» Requirement A: In the forum thread on cornsnake handling, which show does Big Rob plan to attend on Sunday?
» Requirement B: From the cornsnake handling thread, return the passage that opens with the words containing "I would leave" and closes with "stress him out.", copied exactly.
===== Page text =====
# Newbie cornsnake handling advice.



## Big Rob (Aug 24, 2015)

Just wanted a few words of wisdom please.
I collected my first ever snake,a 4 feet long 18 month old cornsnake 9 days ago.Her original set up was quite sparse,with only 1 hide/cave type thing more suitable for a guinea pig (strips of wood in an arch ) and a single branch to climb,so before I brought her home I bought a new cave and a "tube" of cork to give her more enrichment etc.She went straight into the new cave ,after a reassuring drink and didn't move for 4 days (that I saw). I then swapped the cave from the cool end into the warm end as I was little worried. She almost immediately moved across and took up residence in the cave once more. She then moved into the cork tube. I let her acclimatise with no disturbance ,apart from changing her water, then fed her 1 mouse on Friday. I have only seen her move from the tube,into the cave over the heat mat,once more. What is the best way to encourage her out of the tube as I haven't yet handled her since the move. This is my first ever snake,and the only other times I handled her was when the original owner got her out of the viv when I went to see her,and when I went to collect her. Will I have to lift the cork tube out and wait for her to emerge?:blush:
And also should I get another cave ,the same as the one she prefers, and bin the horrid wooden thing? I am going to the IHS show at Doncaster on sunday as its only 30 mins from me,so can hopefully pick up one there that similar.


----------



## markieboyle (Sep 1, 2015)

I would definitely try and get another cave so the two hides are the same, as for lifting the hide to handle, that's what I do with my royal other wise I wouldn't see it not, not got that problem with my boa she doesn't use them


----------



## Ninjamonkyy (Jul 19, 2015)

I would leave him for a few more days to settle. Check on him in the early morning and evening/early night, as that's when they tend to move around. If he doesn't come out, lift the hide, make use he knows you're there and pick him up. If he tries to get away, put him back and wait a few more days. He should be ok to handle then. You'll find out the more he's handled the more he will be confident around you and come out. Also make sure that the viv is in a peaceful spot, so he's not afraid of people constantly walking past. It could stress him out.
===== Exercise data =====
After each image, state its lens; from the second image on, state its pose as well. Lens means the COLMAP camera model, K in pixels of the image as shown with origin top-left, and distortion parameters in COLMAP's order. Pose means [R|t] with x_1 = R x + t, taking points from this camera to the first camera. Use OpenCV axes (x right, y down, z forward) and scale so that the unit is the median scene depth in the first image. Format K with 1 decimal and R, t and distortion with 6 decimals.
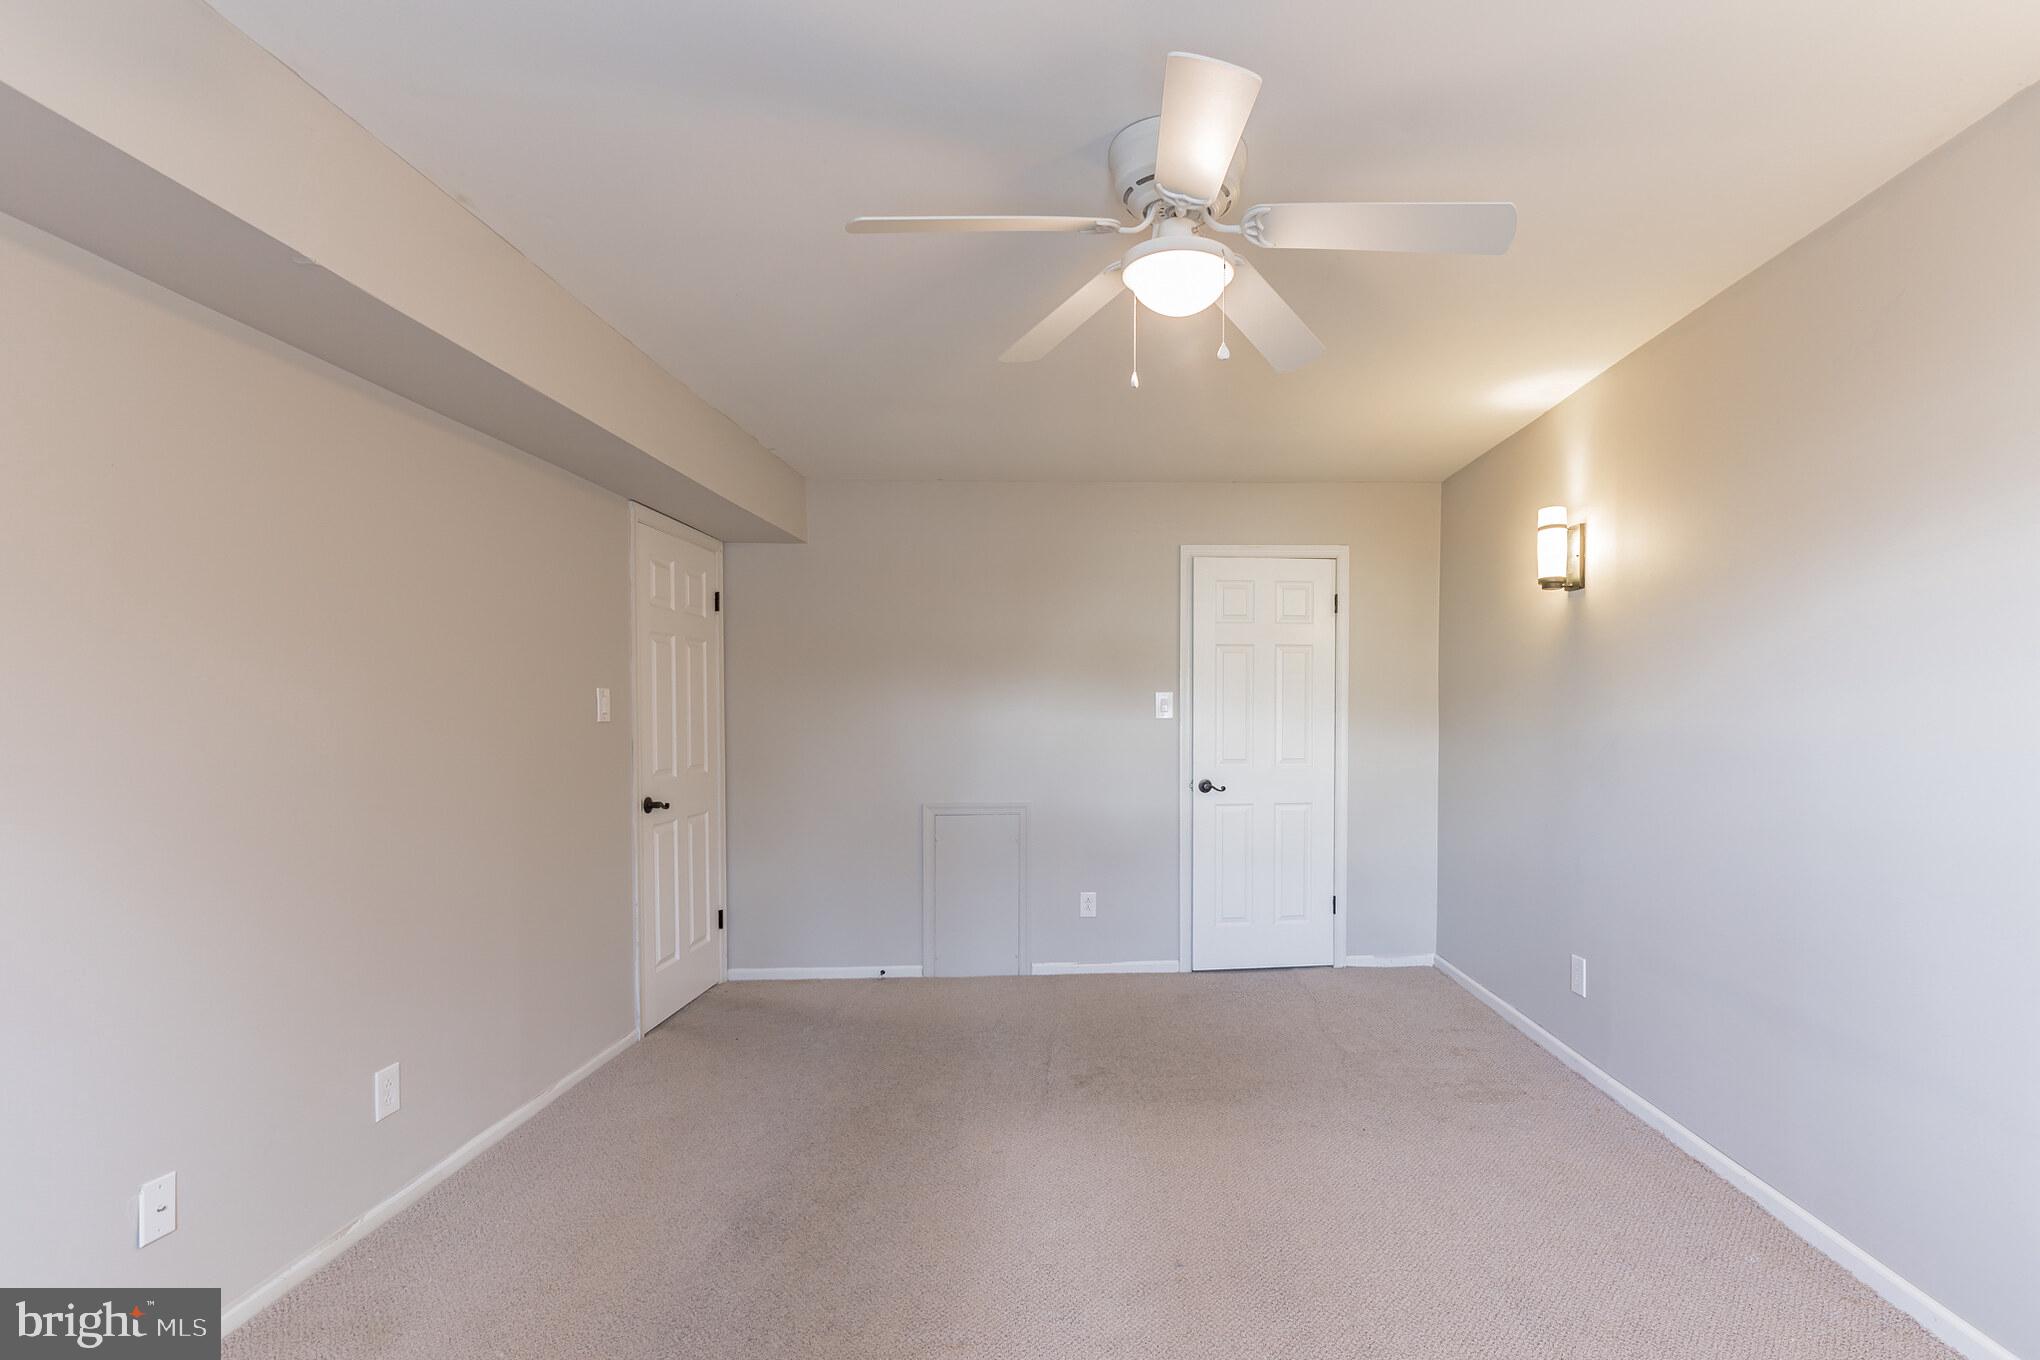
=====
» Expected answer A: The IHS show at Doncaster.

» Expected answer B:
I would leave him for a few more days to settle. Check on him in the early morning and evening/early night, as that's when they tend to move around. If he doesn't come out, lift the hide, make use he knows you're there and pick him up. If he tries to get away, put him back and wait a few more days. He should be ok to handle then. You'll find out the more he's handled the more he will be confident around you and come out. Also make sure that the viv is in a peaceful spot, so he's not afraid of people constantly walking past. It could stress him out.